In projects such as the Max Reinhardt Haus (Berlin, 1992), Haus Immendorff (Düsseldorf, 1993), the BFL Software Headquarters (Bangalore, 1997), and the Church for the Year 2000 (Rome), he has used the computer to develop a visual architectural vocabulary of folds, waves, bends, transgressions and transformations. In the Haus Immendorff project for example, the generative power of the computer was used to simulate soliton waves which, due to abrupt changes in depth or subterranean seismic patterns, form non-linear interactions.42 Imitating the way soliton waves undergo constant change within singular aqueous forms, the algorithm simulated an architectural form that seamlessly blends and randomly morphs (Fig. 6).
Figure 6: Haus Immendorff project.
Here, walls, floors, ceiling and roof merge in a non-humanly controlled generative process; a process that does not produce the formal juxtapositions and architectural fragmentations that characterise the work of Tschumi, or the earlier deconstructive projects of Eisenman himself. W
hat Eisenman creates is a fluid, evolving and blending series of volumes that aesthetically and formally have more in common with notions of smooth space and merging plateaus.43 In these later projects, the fragmentation of Deconstruction and its cinematic analogies found in Soviet Montage are replaced by Deleuzian notions of “immanence”, “nomady” and “deterritorialisation” which, in turn, find visual echoes in a Deleuzian reading of the fluid multi-screen simultaneity of Timecode.
The same formal properties are evident in the Church for the Year 2000 project in which an analogy with liquid crystals is used to explain its folding form (Fig. 7).
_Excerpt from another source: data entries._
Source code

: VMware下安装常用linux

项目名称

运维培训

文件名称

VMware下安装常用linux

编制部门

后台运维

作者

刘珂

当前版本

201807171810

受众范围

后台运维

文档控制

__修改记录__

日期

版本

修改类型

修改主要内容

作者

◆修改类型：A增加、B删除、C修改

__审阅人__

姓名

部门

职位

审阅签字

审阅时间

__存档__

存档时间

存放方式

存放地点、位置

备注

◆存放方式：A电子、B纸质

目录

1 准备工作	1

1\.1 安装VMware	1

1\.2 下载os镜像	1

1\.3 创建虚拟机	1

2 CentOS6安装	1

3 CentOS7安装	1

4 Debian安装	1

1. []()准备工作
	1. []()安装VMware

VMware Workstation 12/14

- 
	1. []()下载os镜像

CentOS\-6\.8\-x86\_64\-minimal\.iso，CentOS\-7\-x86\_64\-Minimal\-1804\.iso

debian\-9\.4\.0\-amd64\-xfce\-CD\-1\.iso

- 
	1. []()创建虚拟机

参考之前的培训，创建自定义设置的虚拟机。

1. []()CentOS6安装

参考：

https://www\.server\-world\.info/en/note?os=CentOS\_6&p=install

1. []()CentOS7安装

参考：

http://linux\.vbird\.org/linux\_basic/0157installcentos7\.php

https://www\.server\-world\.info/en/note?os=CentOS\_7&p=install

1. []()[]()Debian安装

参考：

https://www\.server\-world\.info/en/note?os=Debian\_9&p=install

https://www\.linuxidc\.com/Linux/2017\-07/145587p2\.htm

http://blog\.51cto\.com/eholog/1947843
Gradually distorting as it emerges out of the ground, rises and moves along the floor, it is an architecture of multiple layers and overlaps said to reflect the “phased distortions of a liquid crystal in its nematic state”.44 Repeated in the BFl Headquarters project, this liquid crystal metaphor is combined with an interest in the mandala to create an algorithm that results in another folding, overlaid and interlapping series of spaces and forms.45
Figure 7: Church of the Year 2000.
The analogies here with Timecode are twofold. First, we see the evolution of a fluid, folding aesthetic and sequences and, second, we have a process in which the author has once again “relinquished” complete control. In Figgis’ case, this occurs in the more open-ended readings he is prepared to countenance, but it is also seen in his generative technique. The employment of four simultaneous camera shots sets up an inherently complicated and multi-faceted filmic algorithm of its own, over which the director can never have complete control.
Consequently, what we see emerging is a new architecture-filmic analogy in which questions of aesthetics, form, and form generation are all reframed in Deleuzian terms.